Turnunterricht soll unentgeltlich erteilt werden.

Anschluss an das Vereinsleben darf nicht erfolgen.

Pflichten des Schülers oder Jünglings:

Regelmässiger Besuch der Übungen, pünktliches Erscheinen, anständiges Betragen während und nach den Übungen.

Rücksichtnahme bei Ansetzung der Übungen und Ausmärsche auf die religiösen Pflichten.

Die Übungen sollen zeitlich möglichst früh angesetzt werden.

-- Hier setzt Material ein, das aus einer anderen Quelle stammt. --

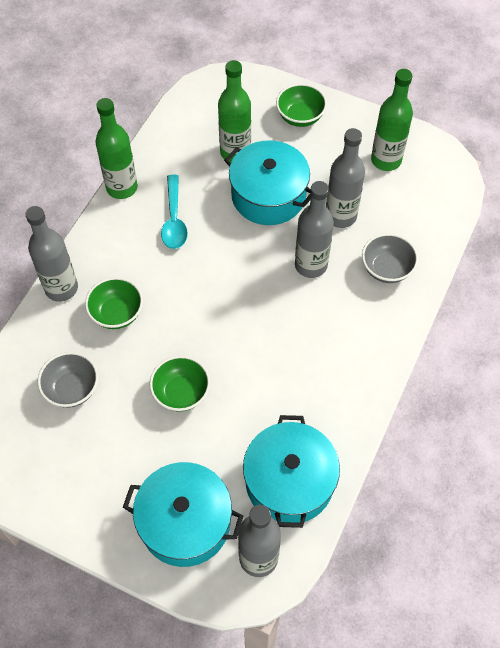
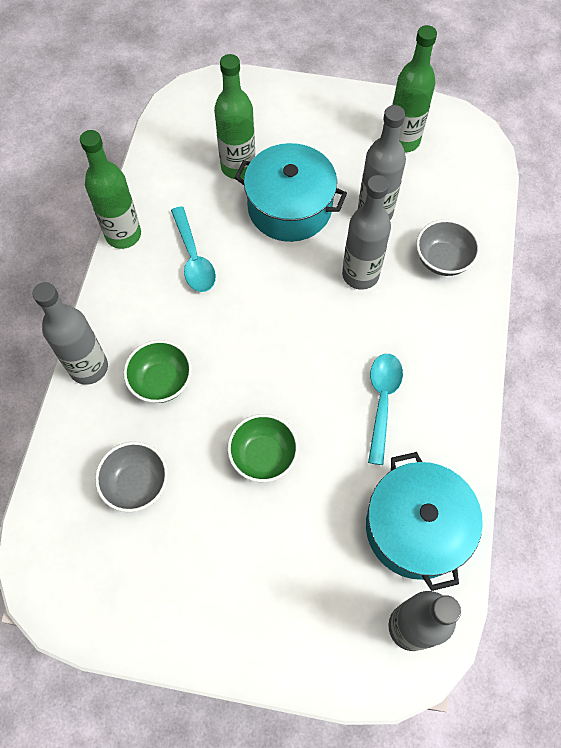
camera: 15 degrees left, 5 degrees up
turquoise pot [123,462,243,567] -> none
green bowl [276,84,327,127] -> none
none -> turquoise spoon [368,354,403,465]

Der Eintritt in die Riegen soll mit Wissen und im Einverständnis der Eltern erfolgen, welchen auch über die Ansetzung und Dauer der Übungen event. Ausmärsche Mitteilung zu machen ist, um von Seite der Eltern Kontrolle über ihre Söhne ausüben zu können.

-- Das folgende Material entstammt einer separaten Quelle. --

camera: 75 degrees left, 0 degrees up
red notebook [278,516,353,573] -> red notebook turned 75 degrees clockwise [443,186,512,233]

Die Eltern sowohl, wie auch Behörden und weitere Interessenten sollen durch persönlichen Besuch für das Jugendturnen gewonnen werden, wo Turnfreundlichkeit und Verständnis vorhanden durch Aufrufe zum Beitritt einladen und zwar alle Frühlinge. Wenn möglich soll dem Aufrufe die Form eines Propagandaschriftchens gegeben werden.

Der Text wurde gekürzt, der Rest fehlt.